▶ **EXTRACT**
"""
What I am pointing here is, even data modeling is mostly irrelevant unless you want to go through every page/permutation of a page...all the while hoping the layout isn't modified or back to training all over again...which is downtime, and at some point you'll realize its just better to store user created xpath's, as its quicker to update those than retrain.

How do you reason with an LLM without going through any of the above? Automation cannot consistently have downtime for retraining, it's the antithesis for its purpose.

Let's not even get into shadow dom issues.

I am keying on your third bullet point on Github:

"How can you inform a text-only LLM about the page's visual structure?"

My questions suggest a gap in your awesome accomplishment.

shodai80 commented on Show HN: Tarsier – Vision utilities for web interaction agents   github.com/reworkd/tarsie... · Posted by u/KhoomeiK
awtkns · 2 years ago
Tarsier provides a mapping of element number (eg: [23]) to xpath. So for any tagged item we're able to map it back to the actual element in the DOM, allowing for easy interaction with the elements on the page.
shodai80 · 2 years ago
I understand that, I assume you are tagging the node and making a basic xpath to the node/attribute with your tag id. Understood. But how relevant is tagging a node when I have no idea what the node is actually for?
"""
Stored data:
"""
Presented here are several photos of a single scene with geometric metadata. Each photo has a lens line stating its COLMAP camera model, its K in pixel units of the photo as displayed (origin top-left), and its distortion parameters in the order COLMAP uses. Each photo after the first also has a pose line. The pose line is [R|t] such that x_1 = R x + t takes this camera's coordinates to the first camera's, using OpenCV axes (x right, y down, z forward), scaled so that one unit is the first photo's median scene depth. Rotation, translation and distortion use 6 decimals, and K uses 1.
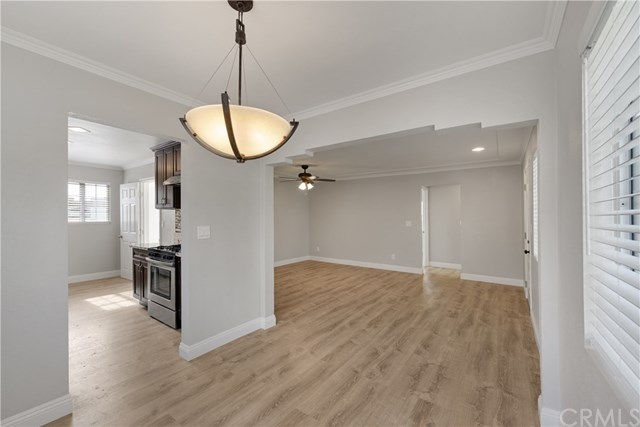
lens RADIAL K [[260.5, 0, 320.0], [0, 260.5, 213.5], [0, 0, 1]] dist [-0.037777, -0.000015]
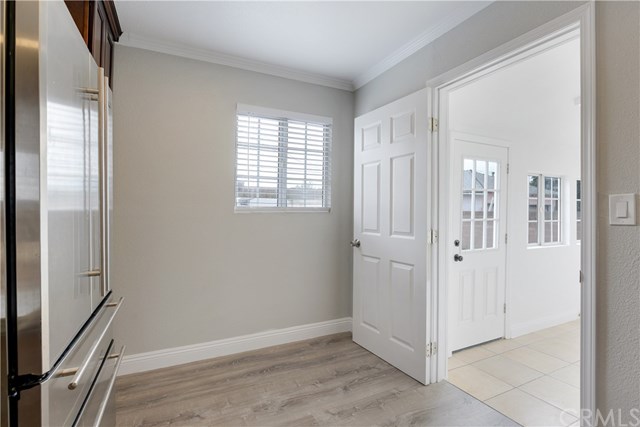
lens RADIAL K [[306.9, 0, 320.0], [0, 306.9, 213.5], [0, 0, 1]] dist [-0.003956, -0.000426]
pose [[0.879993, 0.011481, -0.474849, -0.722009], [-0.008351, 0.999927, 0.008700, 0.047104], [0.474914, -0.003691, 0.880025, 0.645144]]
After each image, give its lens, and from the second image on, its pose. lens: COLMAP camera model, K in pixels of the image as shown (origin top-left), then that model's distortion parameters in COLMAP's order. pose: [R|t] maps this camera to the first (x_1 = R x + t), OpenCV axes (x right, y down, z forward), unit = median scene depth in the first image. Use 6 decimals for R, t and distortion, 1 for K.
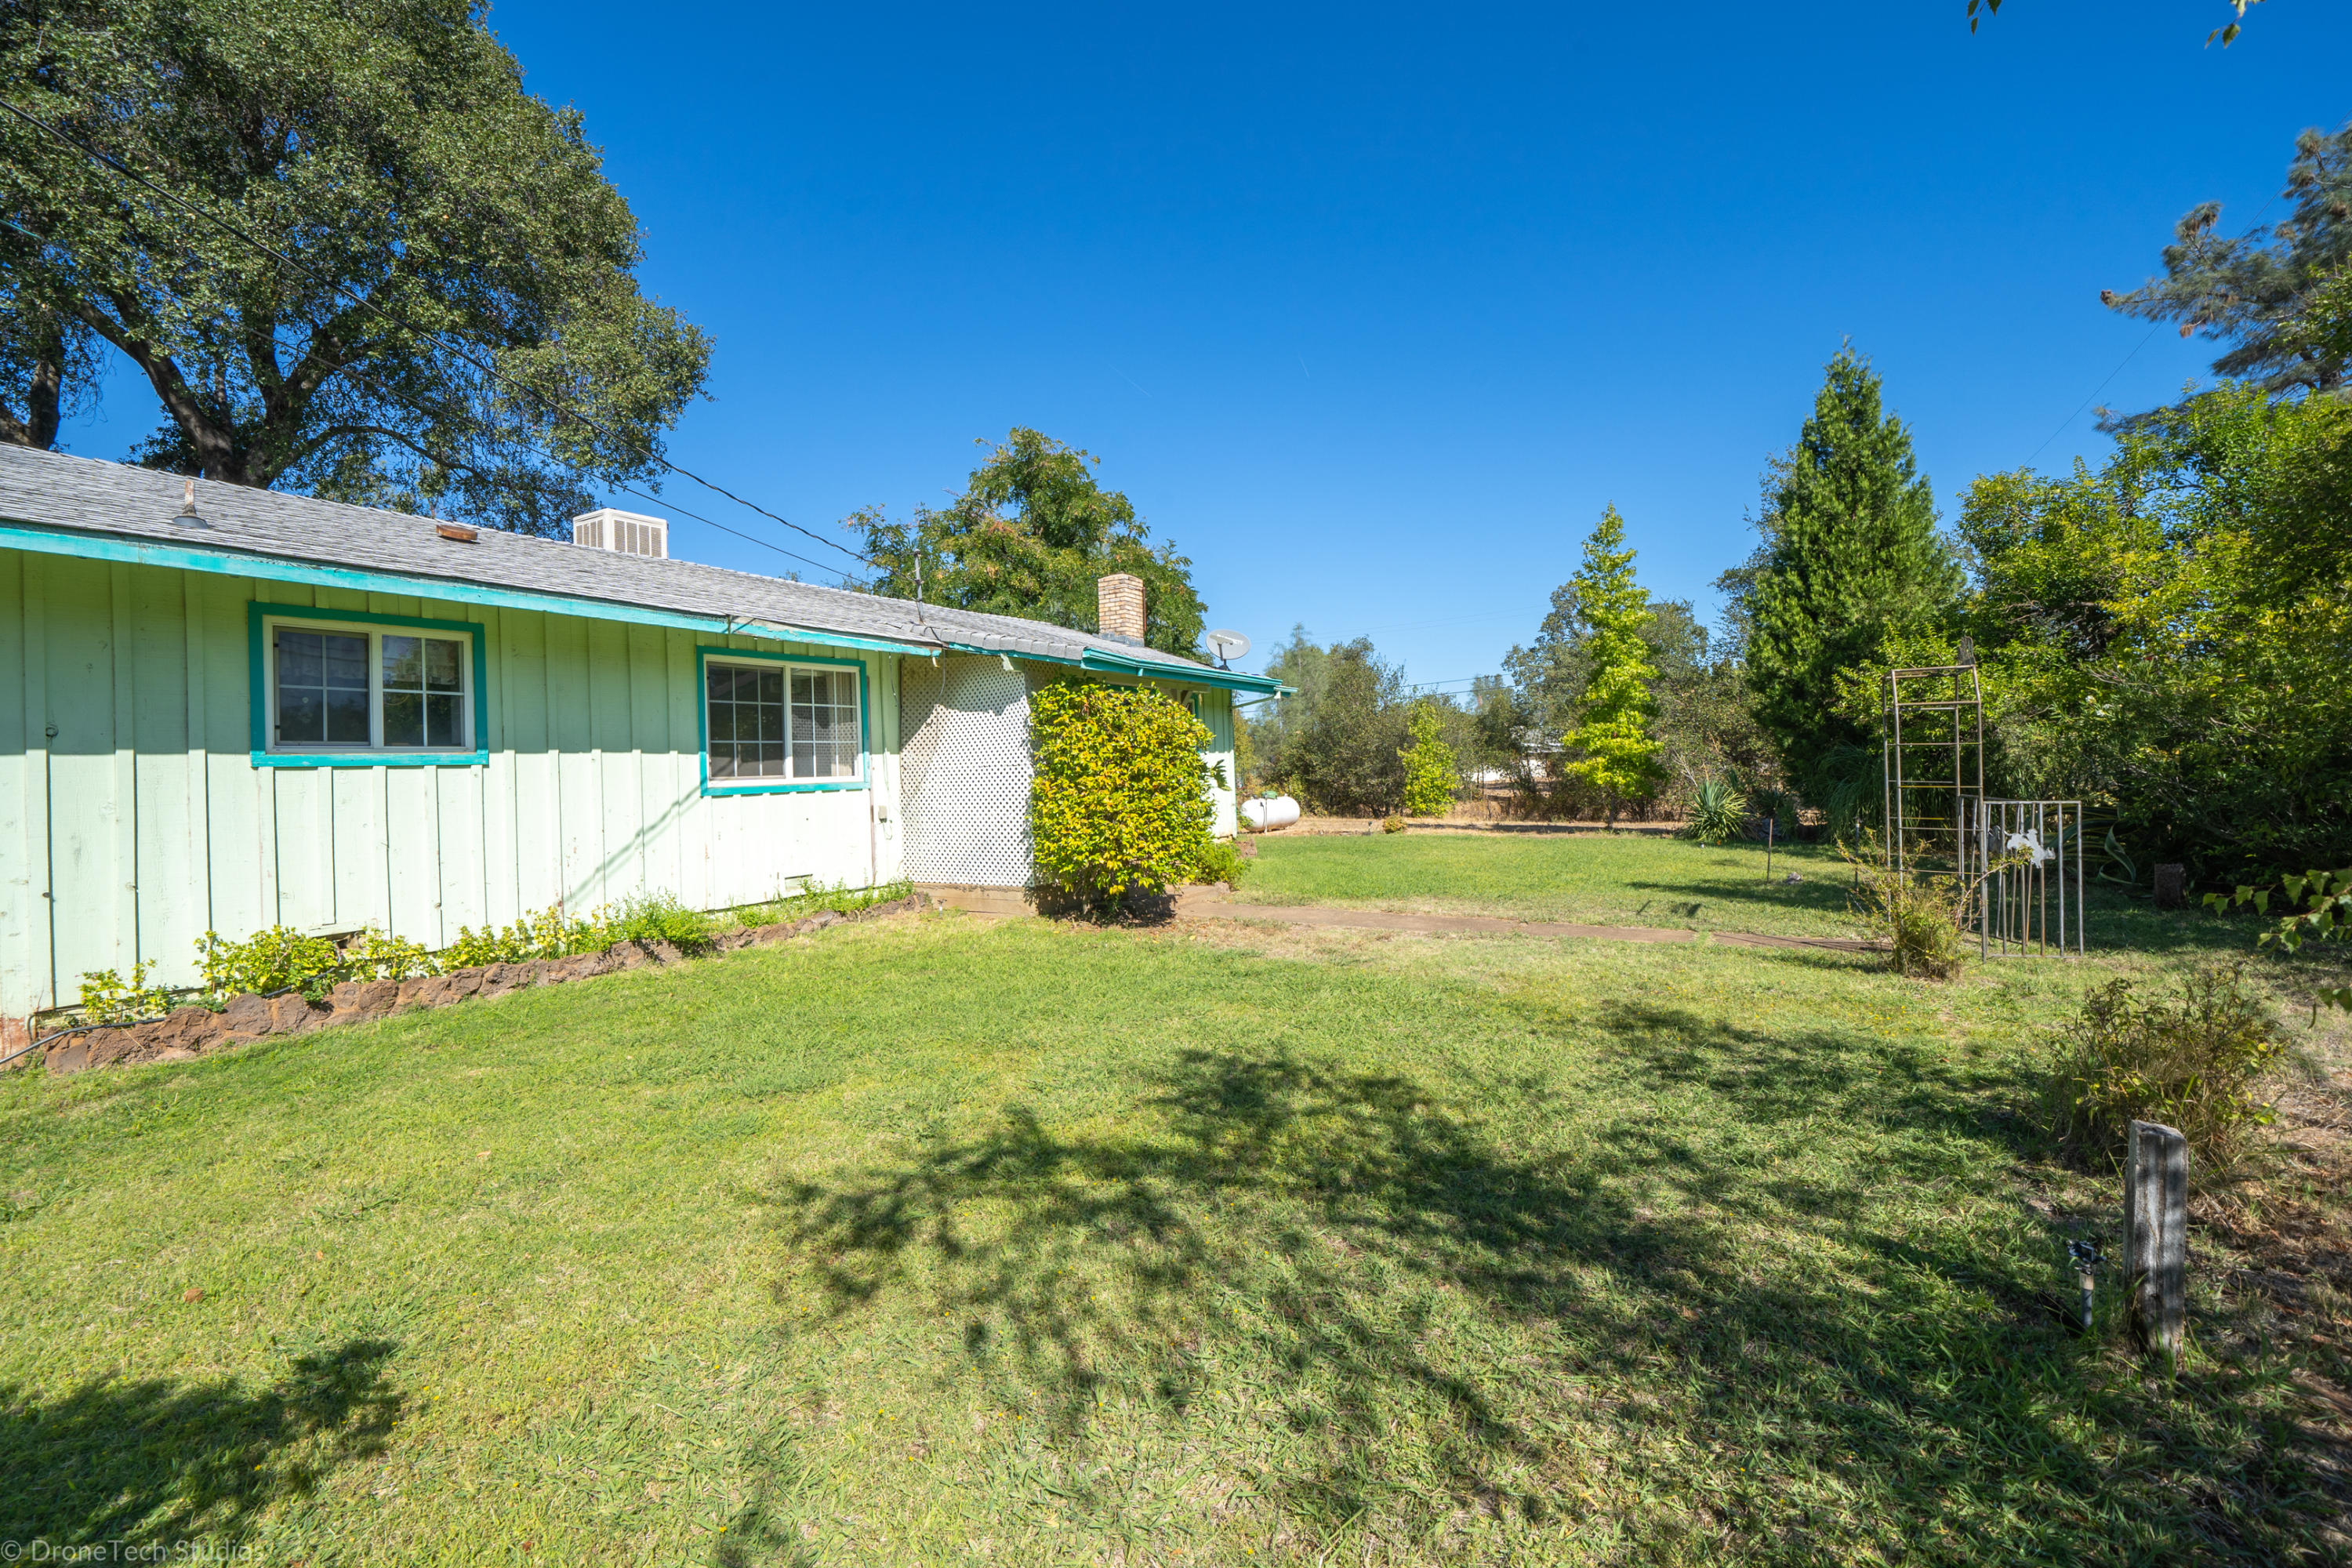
"""
▶ **REQUIRED ACTIONS**
- 1) In the Tarsier discussion, what does Tarsier map an element number such as [23] to?
- 2) Continue the Tarsier discussion from its final question.
This material comes from a separate source.

▶ **OUTPUTS BY TASK**
- 1) To an xpath.

- 2)
EX: Given a simple login form, I may not know if the label is above or below the username textbox. A password box would be below it. I have a hard time understanding the relevance to tagging without context.

Tagging is basically irrelevant to any automated task if we do not know the context. I am not trying to diminish your great work, don't get me wrong, but if you don't have context I don't see much relevance. Youre doing something that is easily scripted with xpath templates which I've done for over a decade.

shodai80 commented on Show HN: Tarsier – Vision utilities for web interaction agents   github.com/reworkd/tarsie... · Posted by u/KhoomeiK
shodai80 · 2 years ago
How do you know, for a specific webelement, what label it is associated with for a textbox or select?

For instance, I might want to tag as you did where elements are, but I still need an association with a label, quite often, to determine what the actual context of the textbox or select is.